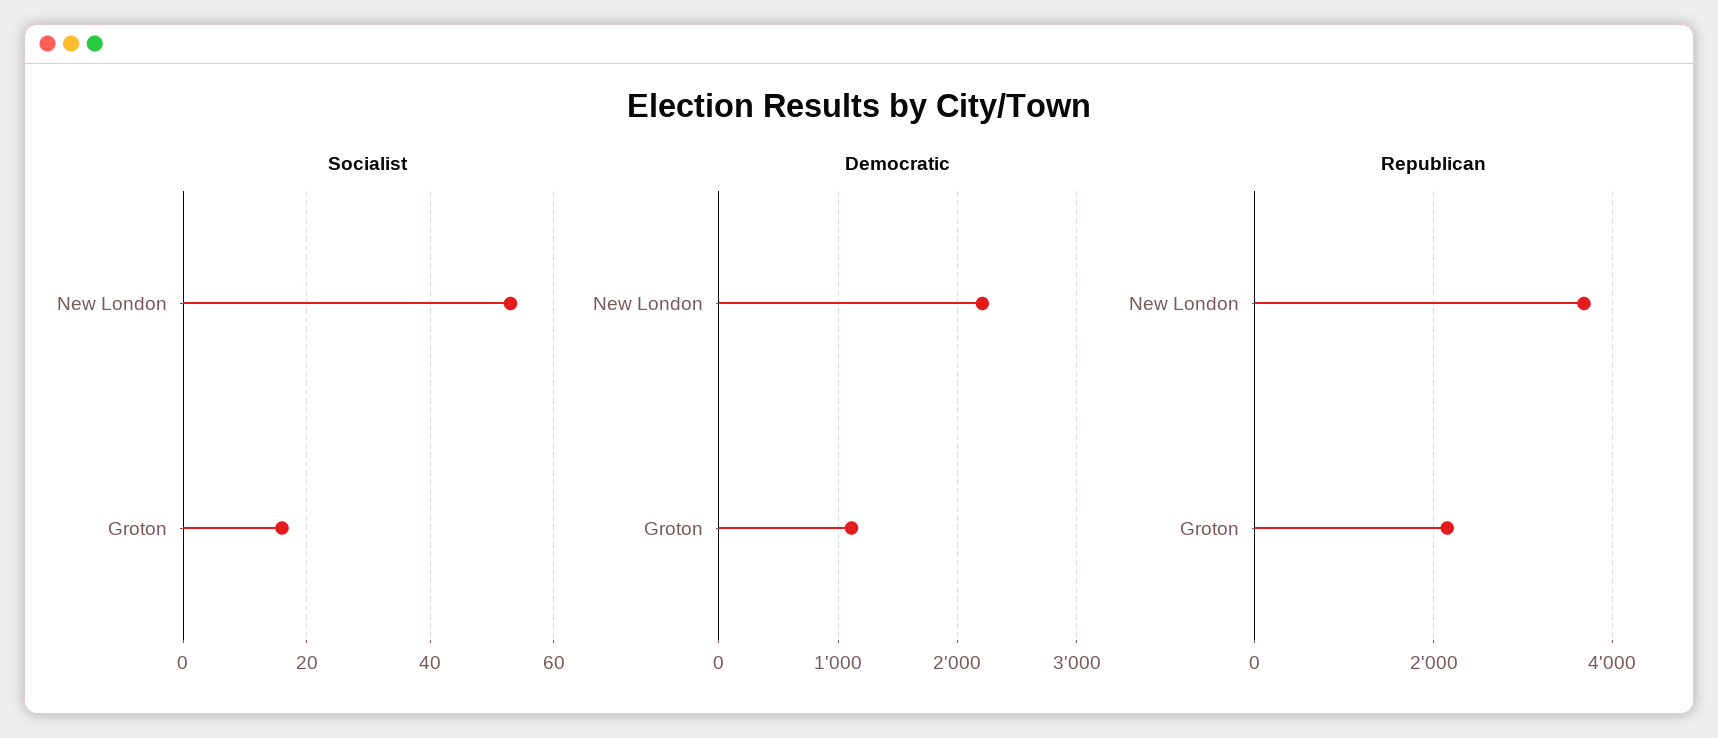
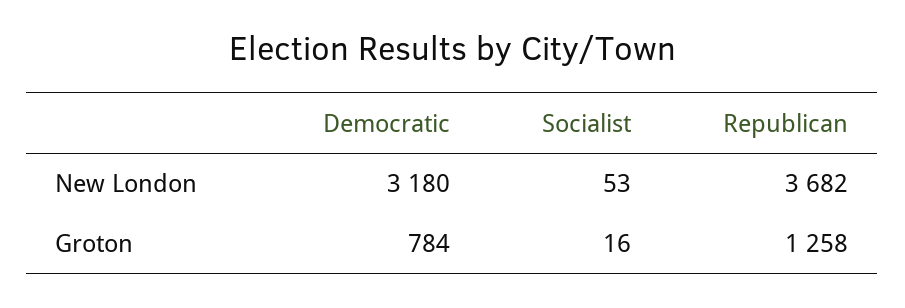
Democratic, New London: 2200 -> 3180
Democratic, Groton: 1100 -> 784
Republican, Groton: 2200 -> 1258

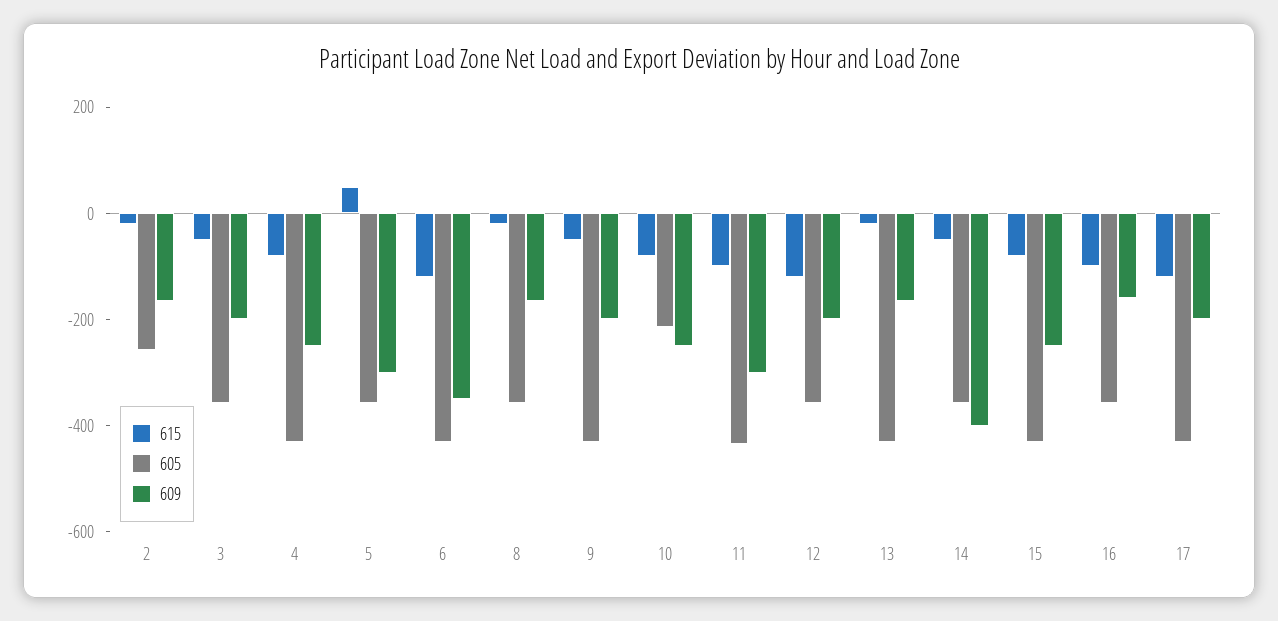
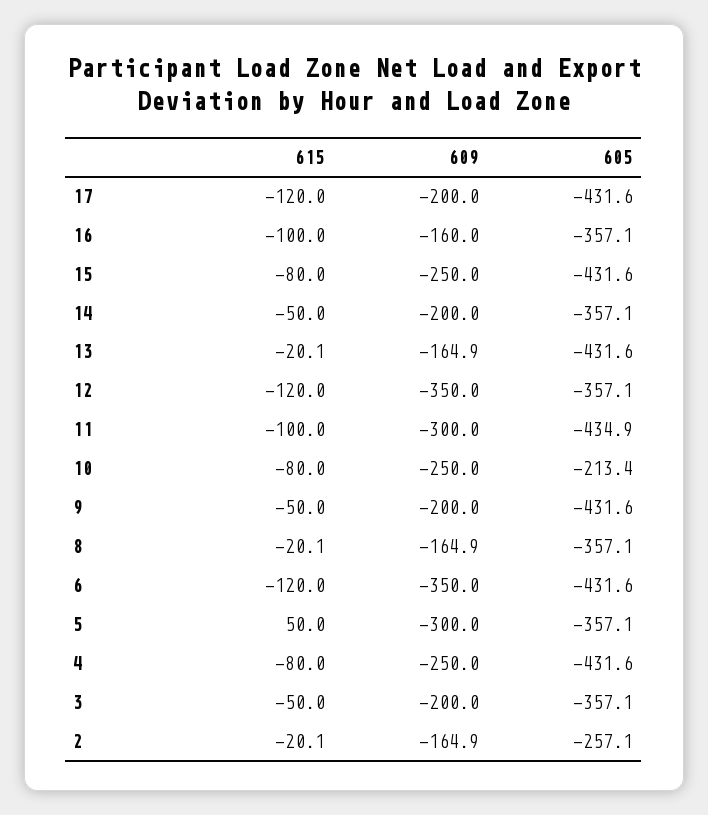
609, 12: -200 -> -350
609, 14: -400 -> -200

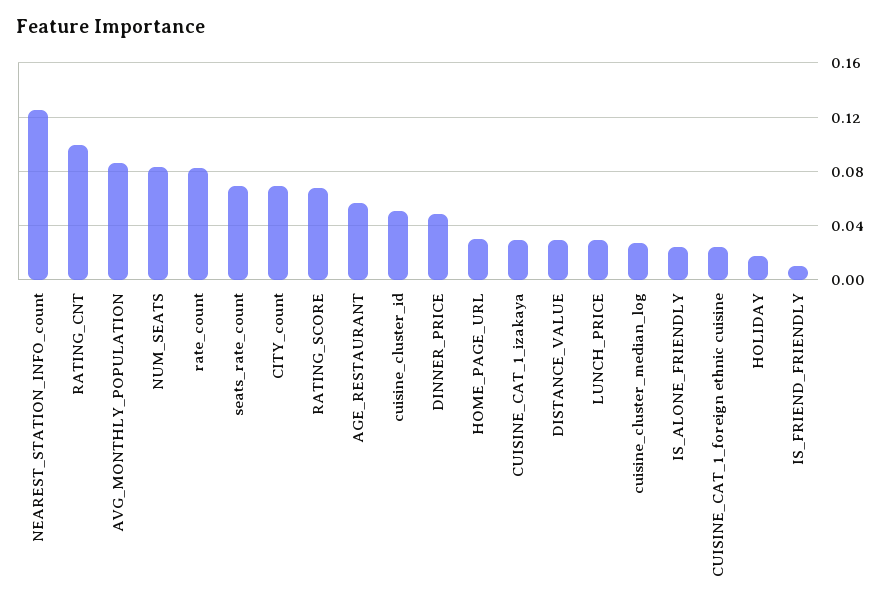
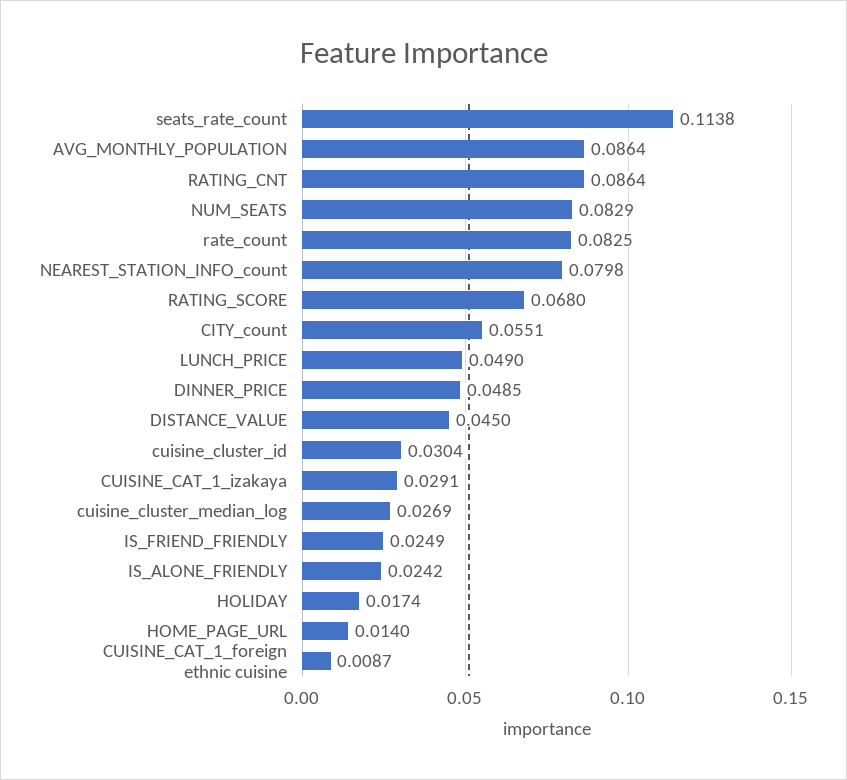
NEAREST_STATION_INFO_count: 0.125 -> 0.0798
RATING_CNT: 0.1 -> 0.0864
seats_rate_count: 0.07 -> 0.1138
CITY_count: 0.07 -> 0.0551
AGE_RESTAURANT: 0.055 -> none
cuisine_cluster_id: 0.05 -> 0.0304
HOME_PAGE_URL: 0.03 -> 0.014
DISTANCE_VALUE: 0.03 -> 0.045
LUNCH_PRICE: 0.03 -> 0.049
CUISINE_CAT_1_foreign ethnic cuisine: 0.025 -> 0.0087
IS_FRIEND_FRIENDLY: 0.01 -> 0.0249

◆ ◆ ◆ ◆ ◆ ◆ ◆

• [INSTRUCTION]:
Each line from the one holding "AGE_RESTAURANT: 0.055 -> none" to the end of the entries is to be written out exactly. Skip every line before it.

• [ANSWER SPACE]:
AGE_RESTAURANT: 0.055 -> none
cuisine_cluster_id: 0.05 -> 0.0304
HOME_PAGE_URL: 0.03 -> 0.014
DISTANCE_VALUE: 0.03 -> 0.045
LUNCH_PRICE: 0.03 -> 0.049
CUISINE_CAT_1_foreign ethnic cuisine: 0.025 -> 0.0087
IS_FRIEND_FRIENDLY: 0.01 -> 0.0249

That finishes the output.